Much has been printed recently of the failing infrastructure in our cities. Might I point out that right here in Port we have a prime example of this problem, namely the Middle Neck Road corridor (also known as the Point-to-Port Speedway).
In recent years, the last five in particular, the electric power goes out on an average of three times a month - and that's in good weather, with no wind or lightning bolts to blame - sometimes no more than a minute, but long enough to wreak havoc on all our electronics, timers, etc.
If one relies on the old copper wires of a land line phone, it's a crapshoot to guess which problem will cut off service on any particular day; no dial tone, loud buzzing noises, crossed wires, etc., etc. The Verizon repair trucks have taken up permanent residence along this road.

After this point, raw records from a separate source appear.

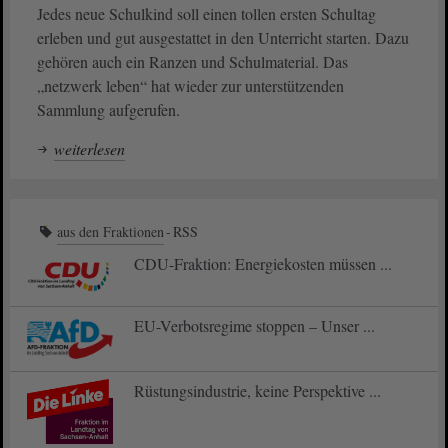
Jedes neue Schulkind soll einen tollen ersten Schultag
erleben und gut ausgestattet in den Unterricht starten. Dazu
gehören auch ein Ranzen und Schulmaterial. Das
„netzwerk leben“ hat wieder zur unterstützenden
Sammlung aufgerufen.
weiterlesen
aus den Fraktionen
RSS
CDU-Fraktion: Energiekosten müssen ...
EU-Verbotsregime stoppen – Unser ...
Rüstungsindustrie, keine Perspektive ...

About two years ago, a telephone pole was struck by a car and cracked in half. It took a year to get a new replacement; the broken streetlight now dangles uselessly from the new pole.
The road bed has been patched so many times that the fifth- and sixth-generation potholes all have their own potholes - and when the huge construction equipment, transit mixers and other heavy vehicles hit them, our houses shake, rattle and roll! (Of course, if all traffic kept even near the 30 mph speed limit, it would help immensely. However, that's a whole other issue and I won't go into it in this letter.)

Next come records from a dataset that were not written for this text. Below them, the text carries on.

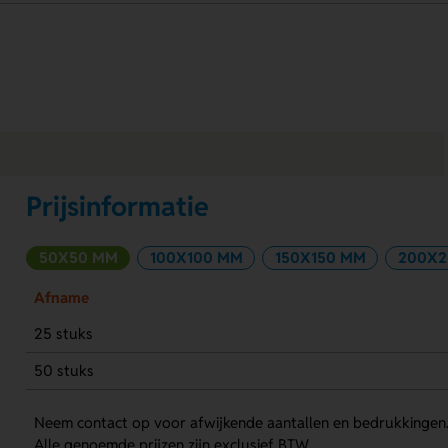
Prijsinformatie
50X50 MM
100X100 MM
150X150 MM
200X2
Afname
25 stuks
50 stuks
Neem contact op voor afwijkende aantallen en bedrukkingen
Alle genoemde prijzen zijn exclusief BTW.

Some have suggested it is a jurisdictional problem. Others say that what we have here is a failure to communicate. Whatever the reason, we sincerely hope that these problems have been recognized and are being addressed so that real solutions - not just Band-Aids - are found and acted upon.
On a more positive note, during bad weather and blizzards, the road is always kept open (the plows and sanders appear almost hourly) and the emergency response forces can always be counted on to perform professionally and compassionately, for which we are most appreciative.